From late May 1938 through winter of 1939 Steinbeck was writing The Grapes of Wrath.
He wrote this novel for about seven months. However, this novel was a final accumulation of his previous published articles and failed books on the topic of migrants' condition.
Initially, Steinbeck was commissioned by The San Francisco News to write a seven-part series of newspaper articles from October 5 to 12, 1936, titled The Harvest Gypsies. His articles were full of alarming facts about migrants’ lives (illness, incapacitation, death). A year later in late 1937, he attempted to write as he called a “rather long novel” called The Oklahomans. He did not finish the novel.
He continued to write about his vivid investigation of migrants’ lives from February to May 1938 that later became “L’Affaire Lettuceberg. After he finished the first draft of the book, which was a little over seventy thousand words, he destroyed it. He said to his main literary agent, "My father would have called it a smart-aleck book.
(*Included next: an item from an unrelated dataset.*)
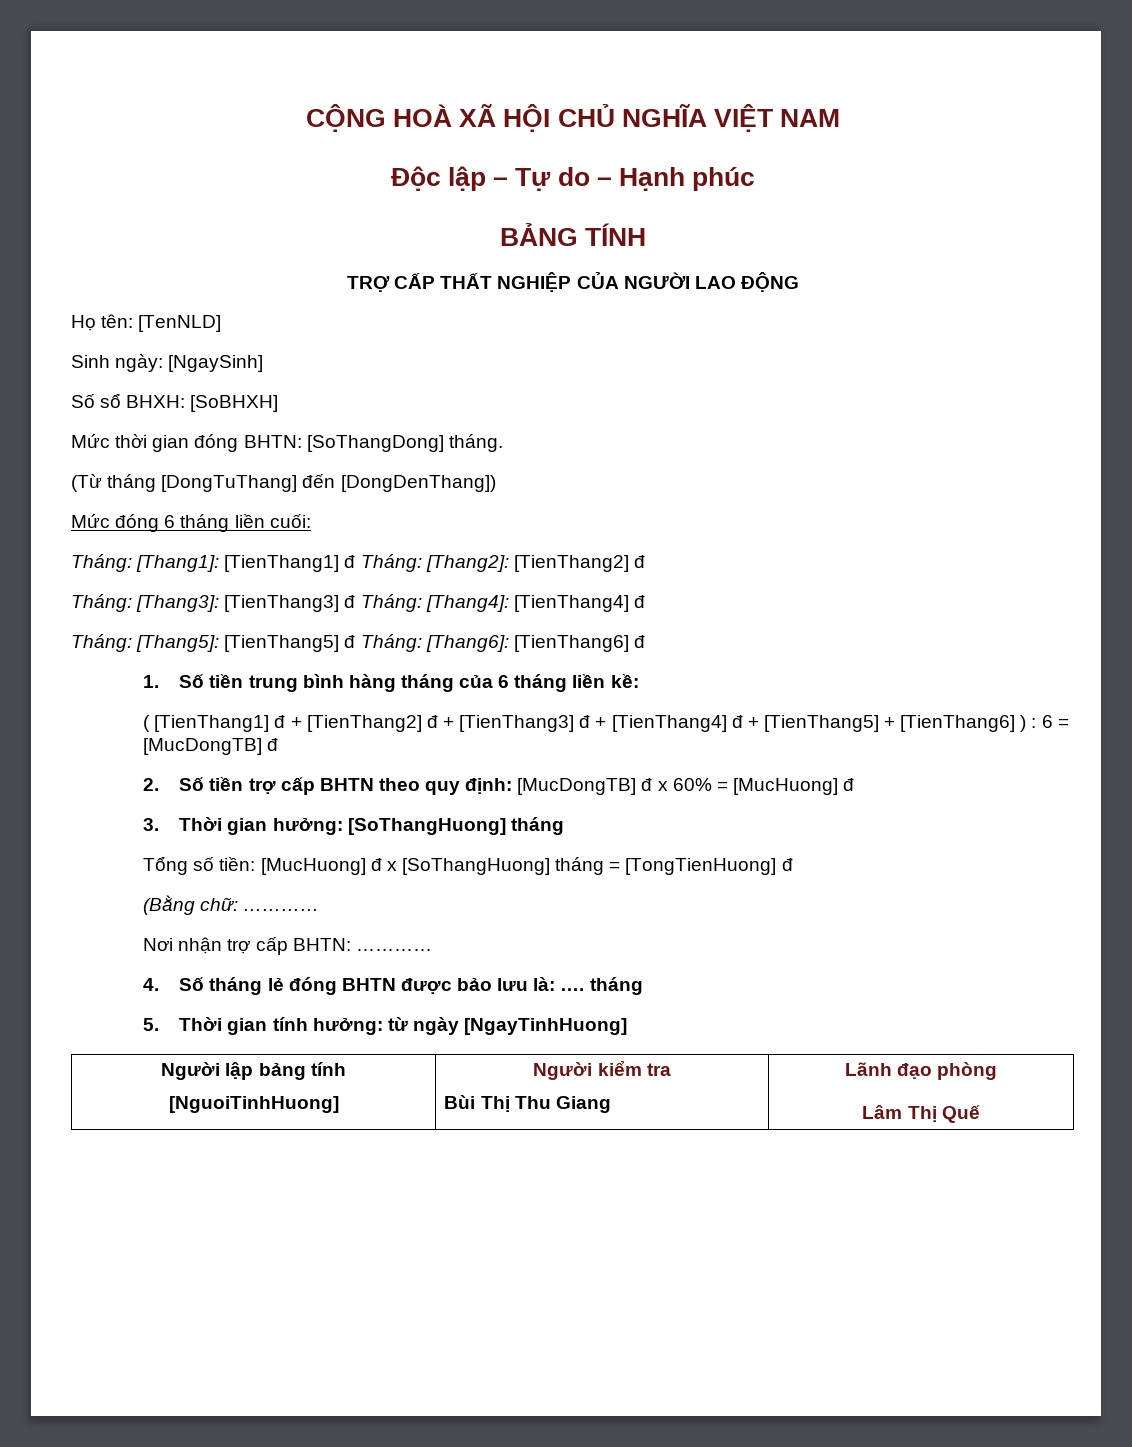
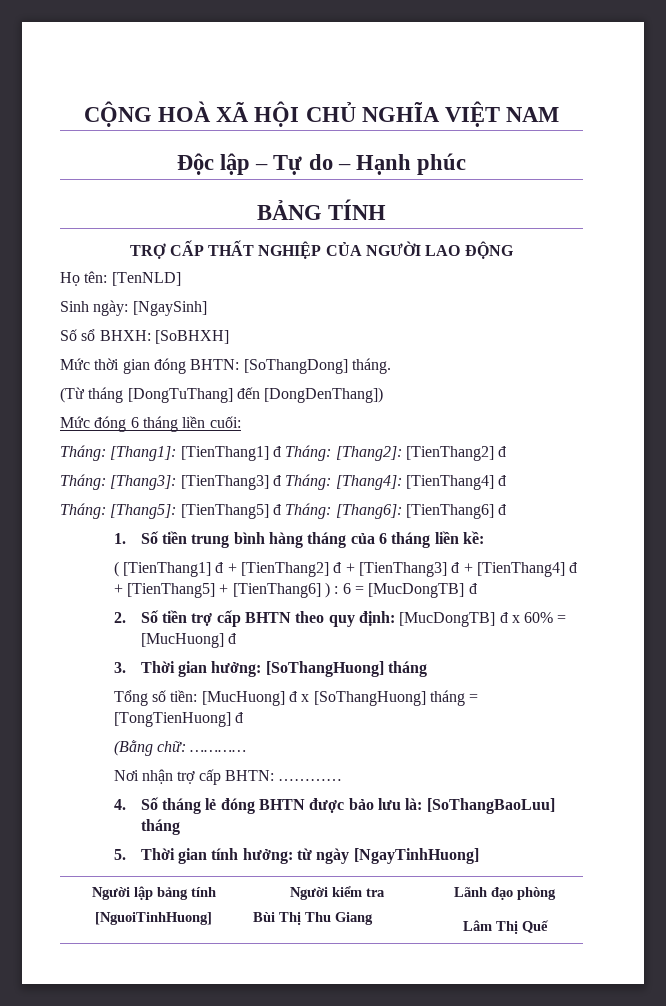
[560,988,585,991] …. -> [426,798,555,814] [SoThangBaoLuu]

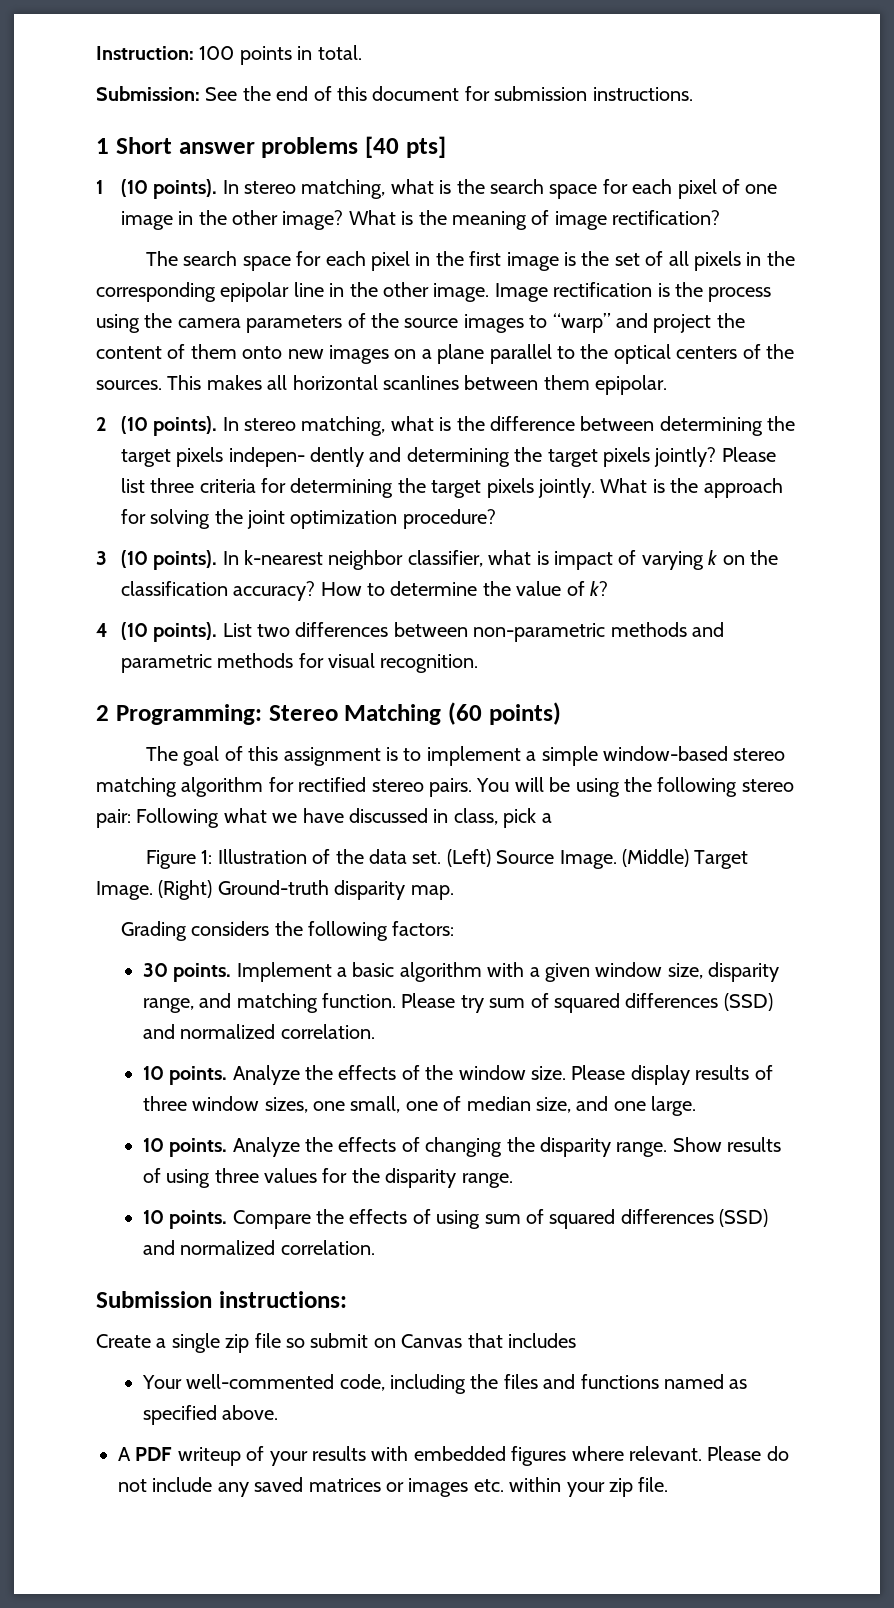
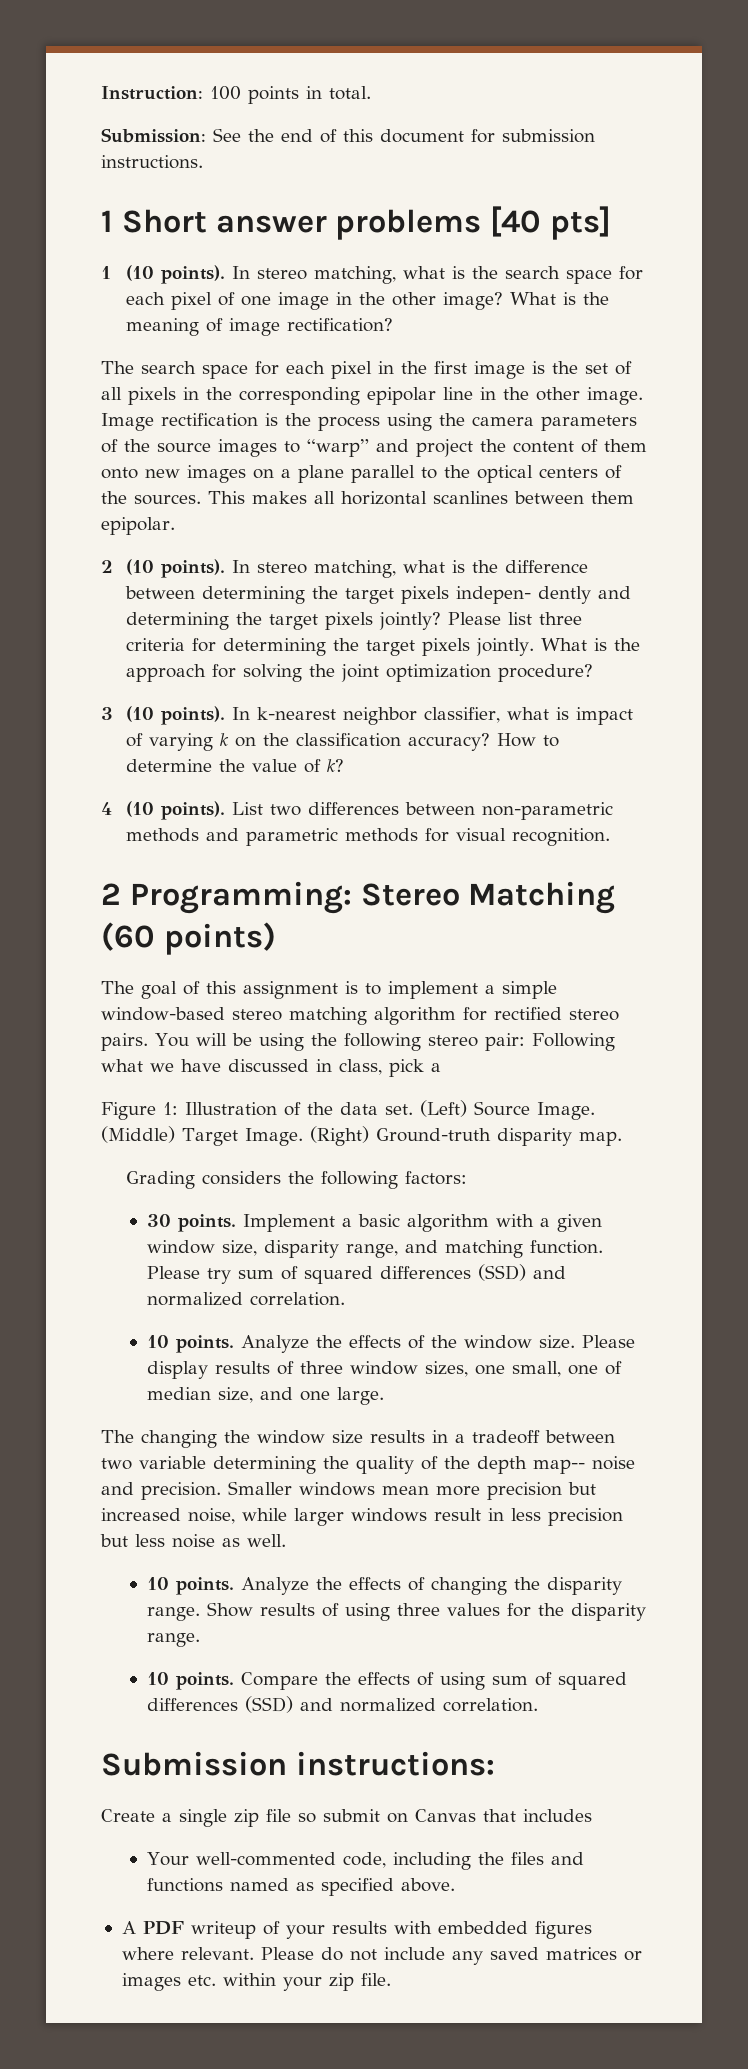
(697, 1106) none -> [101,1430,615,1448] [101,1456,635,1474] [101,1481,596,1500] [101,1508,623,1526] [100,1534,286,1548] // The changing the window size results in a tradeoff between two variable determining the quality of the depth map-- noise and precision. Smaller windows mean more precision but increased noise, while larger windows result in less precision but less noise as well.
It was full of tricks to make people ridiculous. If I can’t do better I have slipped badly (…) It is sloppily written because I never cared about it. I had got smart and cocky you see (…) A book must be a life that lives all of itself and this one doesn’t do that.”
Then after everything that he'd done, he started to draft The Grapes of Wrath.
Reference:
Steinbeck, J., & DeMott, R. J. (1989). Working days: The journals of the Grapes of wrath, 1938-1941. New York: Viking.